Zur Erinnerung: Vor fast genau einem Jahr hatte Macron mit seiner Aussage, dass man zur Sicherung Europas auch die Entsendung von Bodentruppen in die Ukraine nicht ausschließen dürfe, für Aufruhr gesorgt. Vor allem Olaf Scholz zeigte sich empört und distanzierte sich mit drastischen Worten von seinem französischen Partner. Macron schien in Europa isoliert. Doch nun entfaltet Frankreichs Beharren auf eine souveräne strategische Re-Positionierung der EU eine neue Dringlichkeit: Wenn die Europäer einen Platz am Gesprächstisch mit den USA haben wollen, müssen sie handeln – und eigene Ziele und Ideen formulieren.
Bereits seit November, noch vor der Wiederwahl Donald Trumps, diskutiert man in Paris und London über eine verstärkte Zusammenarbeit in der Ukraine im Falle eines Rückzugs der USA. Vergangenen Sonntag hat Großbritannien sich nun bereit erklärt, bei Bedarf zur Sicherung eines Waffenstillstandes Soldaten in der Ukraine zu stationieren.

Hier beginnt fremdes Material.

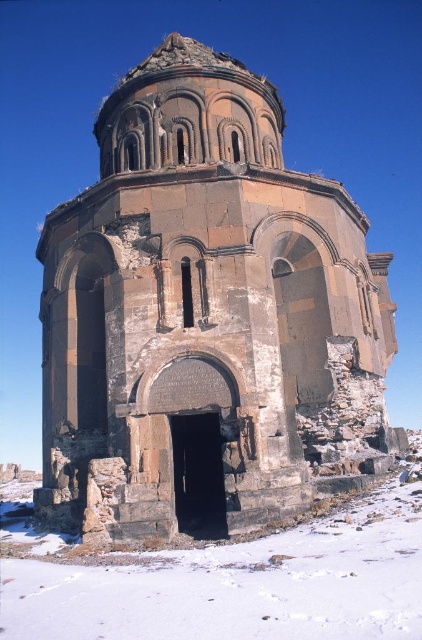
Question: Observing the image, what is the correct spatial positioning of stone church at center in reference to white powdery snow at lower center?

Choices:
 (A) below
 (B) above

Answer: (B)

Question: Is stone church at center positioned behind white powdery snow at lower center?

Choices:
 (A) no
 (B) yes

Answer: (B)

Question: Which point is closer to the camera taking this photo?

Choices:
 (A) (222, 436)
 (B) (332, 620)

Answer: (B)

Question: Which of the following is the closest to the observer?

Choices:
 (A) white powdery snow at lower center
 (B) stone church at center

Answer: (A)

Question: Which point appears closest to the camera in this image?

Choices:
 (A) (278, 616)
 (B) (48, 394)

Answer: (A)

Question: Does stone church at center appear under white powdery snow at lower center?

Choices:
 (A) no
 (B) yes

Answer: (A)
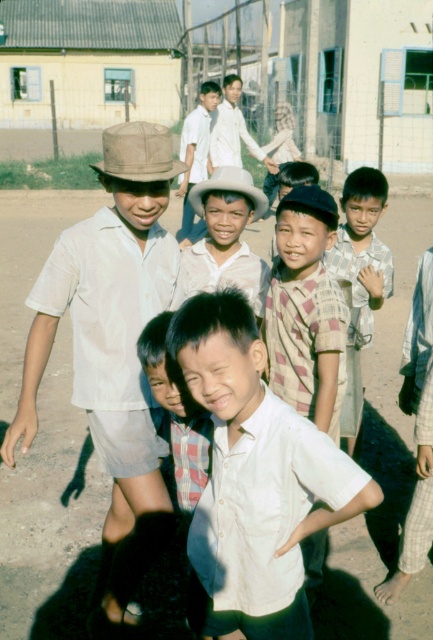
Is point (339, 516) closer to camera compared to point (204, 163)?

Yes, it is.

Is white cotton shirt at center positioned before light brown cotton shirt at center?

That is True.

Who is more distant from viewer, (230, 630) or (187, 208)?

The point (187, 208) is behind.

This screenshot has width=433, height=640. Identify the location of white cotton shirt at center. click(255, 476).

Who is shorter, matte brown hat at left or checkered fabric shirt at center?

With less height is checkered fabric shirt at center.

Can you confirm if matte brown hat at left is smaller than checkered fabric shirt at center?

Actually, matte brown hat at left might be larger than checkered fabric shirt at center.

The width and height of the screenshot is (433, 640). Identify the location of matte brown hat at left. (113, 342).

Can you confirm if white cotton shirt at center is positioned to the left of matte white shirt at center?

In fact, white cotton shirt at center is to the right of matte white shirt at center.

Can you confirm if white cotton shirt at center is thinner than matte white shirt at center?

Incorrect, white cotton shirt at center's width is not less than matte white shirt at center's.

Is point (251, 381) closer to camera compared to point (232, 232)?

Yes, point (251, 381) is in front of point (232, 232).

Identify the location of white cotton shirt at center. This screenshot has width=433, height=640. (255, 476).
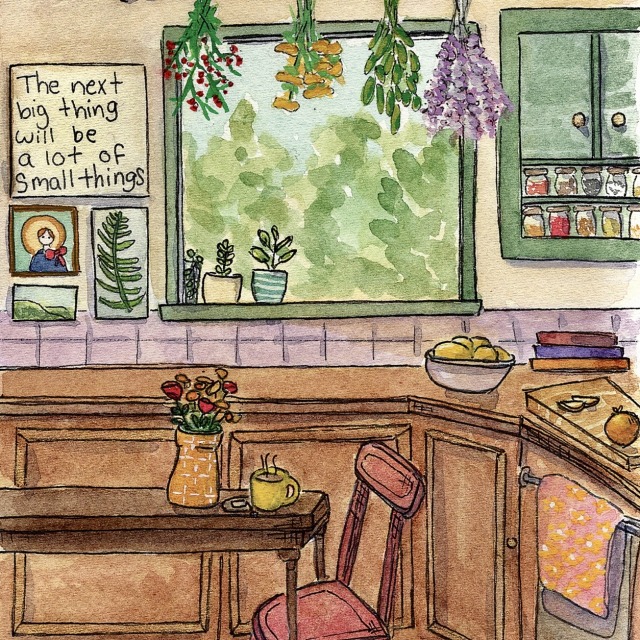
The image size is (640, 640). What are the coordinates of `knob` in the screenshot? It's located at (512, 544).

Auch Schweden erwägt die Beteiligung an einer europäischen Friedenstruppe. Das Kalkül hinter dieser Diskussion: Wenn die Europäer ein Konzept vorlegen und konkret sagen, wie Sicherheitsgarantien für die Ukraine aussehen könnten, müssen sie auch bei potenziellen Verhandlungen über ein Abkommen einbezogen werden. Schließlich geht es nicht nur um die Zukunft der Ukraine.
Scholz: Gespräche über europäische Friedenstruppe "verfrüht"
Auf deutscher Seite hingegen hält man Gespräche über europäische Truppen für verfrüht. Die Ukraine befinde sich immer noch in einem "brutalen Krieg", betonte Bundeskanzler Olaf Scholz, der das Pariser Treffen aufgrund eines Termins in Berlin bereits gegen 19 Uhr verlassen musste. Seine Position war schon vor Beginn des Gipfels kommuniziert worden. Auch sonst hätte sie wohl kaum jemanden überrascht: Deutschland stoppt, während Frankreich und Großbritannien Tempo machen: Die Rollenverteilung ist inzwischen bekannt. Für Verwunderung sorgte – zumindest unter nicht-deutschen Journalisten – allerdings Scholz' Aussage, es sei eine Debatte "zur falschen Zeit und über das falsche Thema". Offenbar scheint man in Deutschland ein Verhandlungsergebnis über die Zukunft Europas abzuwarten statt mitgestalten zu wollen.
Nach gut dreieinhalb Stunden endete das Treffen im Élysée-Palast, eine Zusammenkunft, über die Frankreichs Präsident Emmanuel Macron noch kurz vor Beginn Donald Trump informiert hatte. Wegweisende Beschlüsse gab es nicht, aber das hatte im Vorfeld auch niemand erwartet. Immerhin eine Linie zeichnet sich drängender denn je ab: Um die Zusammenarbeit mit den USA fortzuführen, brauchen die Europäer einen glaubwürdigen und überzeugenden Plan für ihre Verteidigung und Strategie. Viel Geduld wird die Trump-Regierung nicht aufbringen.